Not evidenced—and if so, why? Could it possibly have something to do with pricing, marketing, and niche?
Third: Samsung “tout[s] its cool factor,” making fun of Apple fanboys. This is innovation? No, that’s marketing. It supports the point contrary to the thesis. And the article makes no mention of how Samsung products, thick and stylus-wielding, are “cool.”
Fourth, the article offers what may be the only “innovation” in the entire article: “the ability to run two apps at once in a split screen or separate window.” But then the article points out that this is only available for a handful of apps… failing to show how this allows them to “leapfrog Apple” and sell millions of units.
Fifth: software updates from Android. Yes, that’s very innovative of Samsung.
Sixth: Samsung “takes user and reviewer feedback into account when preparing to deliver new software updates.” Focus groups! Focus groups are innovative! Not. That’s the opposite of innovative, you idjit. It’s how you get results like “bring back the stylus” and “make things bigger.”
Last: Microsoft has advantages over Apple with Windows 8. Wait, how does this have anything to do with Samsung?
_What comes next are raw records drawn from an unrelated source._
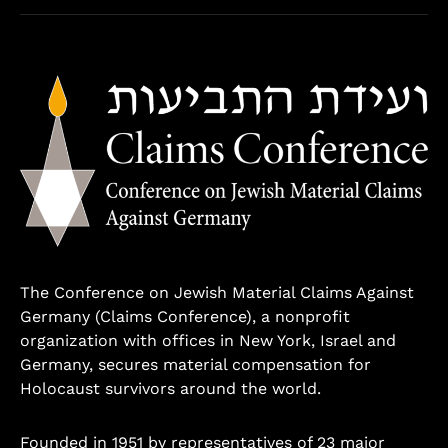
The Conference on Jewish Material Claims Against
Germany (Claims Conference), a nonprofit
organization with offices in New York, Israel and
Germany, secures material compensation for
Holocaust survivors around the world.
Founded in 1951 by representatives of 23 major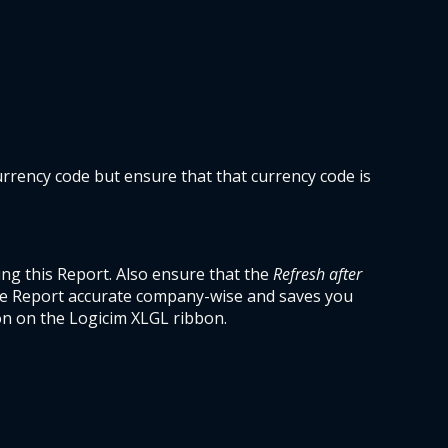
rrency code but ensure that that currency code is 
g this Report. Also ensure that the 
Refresh after 
he Report accurate company-wise and saves you 
on on the Logicim XLGL ribbon. 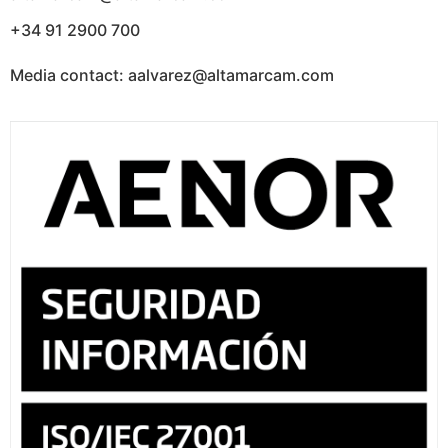
+34 91 2900 700
Media contact: aalvarez@altamarcam.com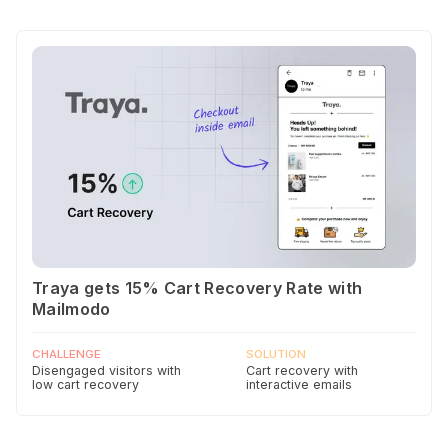
Traya gets 15% Cart Recovery Rate with
Mailmodo
CHALLENGE
SOLUTION
Disengaged visitors with
Cart recovery with
low cart recovery
interactive emails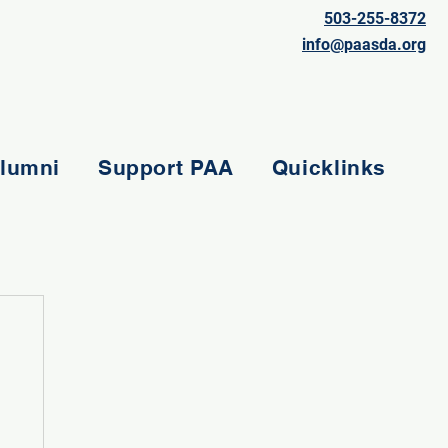
503-255-8372
info@paasda.org
lumni
Support PAA
Quicklinks
e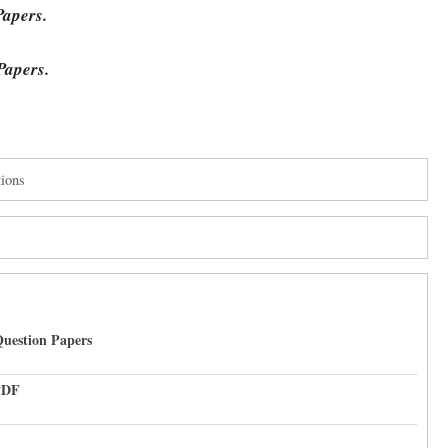
Papers.
Papers.
ions
uestion Papers
PDF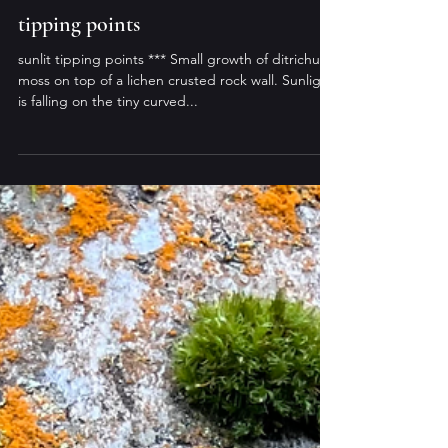
murdo eason
Apr 26, 2025
tipping points
sunlit tipping points *** Small growth of ditrichum
moss on top of a lichen crusted rock wall. Sunlight
is falling on the tiny curved...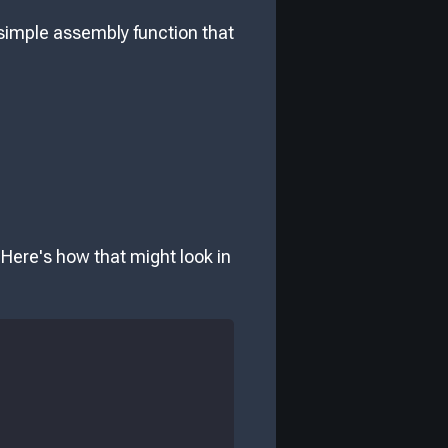
a simple assembly function that
 Here's how that might look in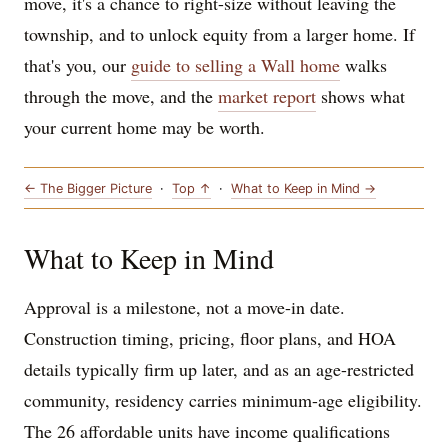
move, it's a chance to right-size without leaving the
township, and to unlock equity from a larger home. If
that's you, our
guide to selling a Wall home
walks
through the move, and the
market report
shows what
your current home may be worth.
← The Bigger Picture
·
Top ↑
·
What to Keep in Mind →
What to Keep in Mind
Approval is a milestone, not a move-in date.
Construction timing, pricing, floor plans, and HOA
details typically firm up later, and as an age-restricted
community, residency carries minimum-age eligibility.
The 26 affordable units have income qualifications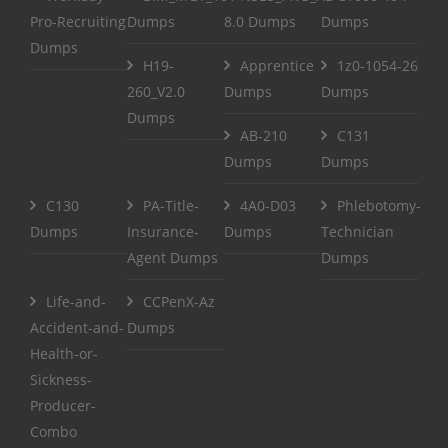
Pro-Recruiting
Dumps
8.0 Dumps
Dumps
Dumps
H19-
Apprentice
1z0-1054-26
260_V2.0
Dumps
Dumps
Dumps
AB-210
C131
Dumps
Dumps
C130
PA-Title-
4A0-D03
Phlebotomy-
Dumps
Insurance-
Dumps
Technician
Agent Dumps
Dumps
Life-and-
CCPenX-Az
Accident-and-
Dumps
Health-or-
Sickness-
Producer-
Combo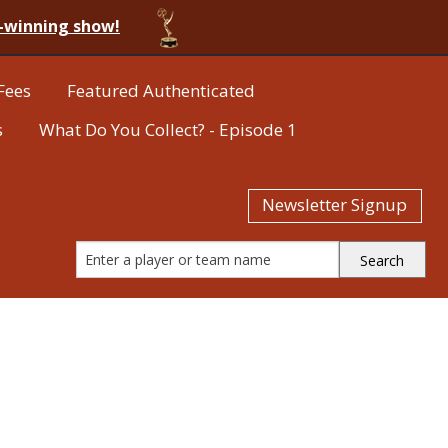
-winning show!
Fees
Featured Authenticated
s
What Do You Collect? - Episode 1
Newsletter Signup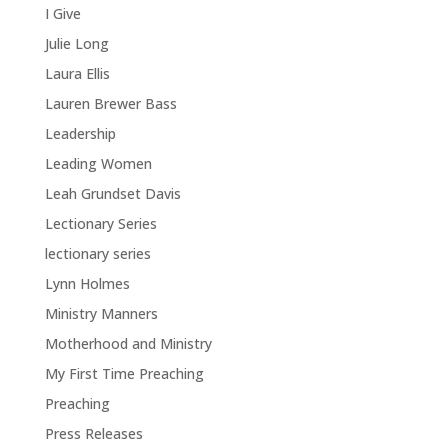
I Give
Julie Long
Laura Ellis
Lauren Brewer Bass
Leadership
Leading Women
Leah Grundset Davis
Lectionary Series
lectionary series
Lynn Holmes
Ministry Manners
Motherhood and Ministry
My First Time Preaching
Preaching
Press Releases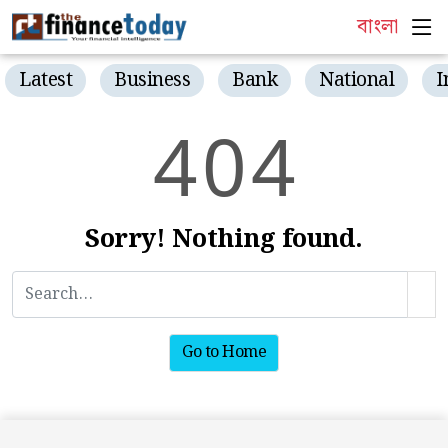
বাংলা
Latest
Business
Bank
National
I
4
0
4
Sorry! Nothing found.
Go to Home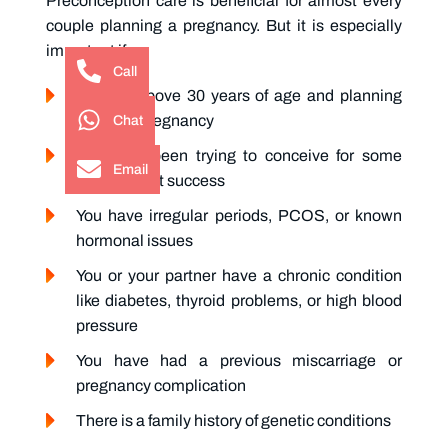
Preconception care
is beneficial for almost every
couple planning a pregnancy. But it is especially
important if:
Call
You are above 30 years of age and planning
Chat
your first pregnancy
You have been trying to conceive for some
Email
time without success
You have irregular periods, PCOS, or known
hormonal issues
You or your partner have a chronic condition
like diabetes, thyroid problems, or high blood
pressure
You have had a previous miscarriage or
pregnancy complication
There is a family history of genetic conditions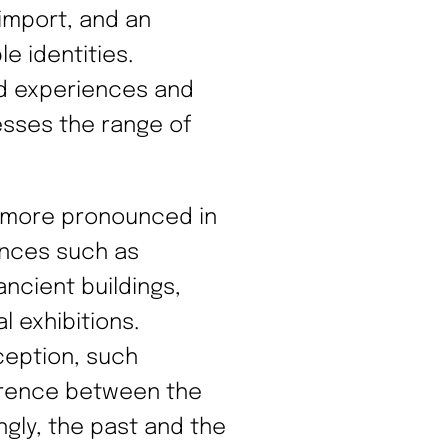
import, and an
le identities.
rid experiences and
esses the range of
 more pronounced in
ences such as
ncient buildings,
l exhibitions.
ception, such
ference between the
ngly, the past and the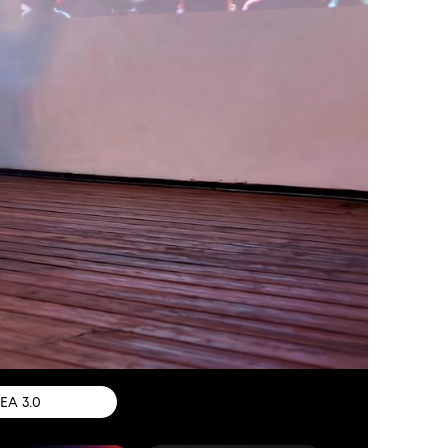
IEA 3.0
Then the writer sums up: “Based on all this evidence, Apple feels behind.”
Really? Based on the fact that Samsung has a big marketing budget, sells tablets with thick form factors, big screens and styluses, touts its “cool factor” in ads, has an extremely limited split-screen function, uses focus groups, and runs software from Android and Microsoft… that’s how Apple falls behind?
The writer then explains:
Take a look at its newest fourth-generation iPad. It has a killer processor and other great hardware features, but the operating system doesn’t take advantage of any of that. The home screen is still just a grid of static icons that launch apps.
Double-facepalm. Yes, it’s all about leveraging the speed of the device to make the operating system perform new tricks. Not about what software it can run and how it performs. Got it. Grid of icons are boring, yes, unless you realize that the icons are apps and you can open them and do more interesting things. Are you kidding me?
Apple also isn’t nearly as versatile at adding new software features to its devices. Apple usually makes users wait a year or more for a new version of iOS, and even then some older devices can’t access all the latest and greatest features.
Um, not that must faster, and the updates are slower than iOS to reach hardware. And, I am not certain on this—do all of Android’s and Microsoft’s most recent OS versions run on all past devices? If so, great—but again, not innovative.
Long story short: when will “journalists” learn to write again? I’d love to see that.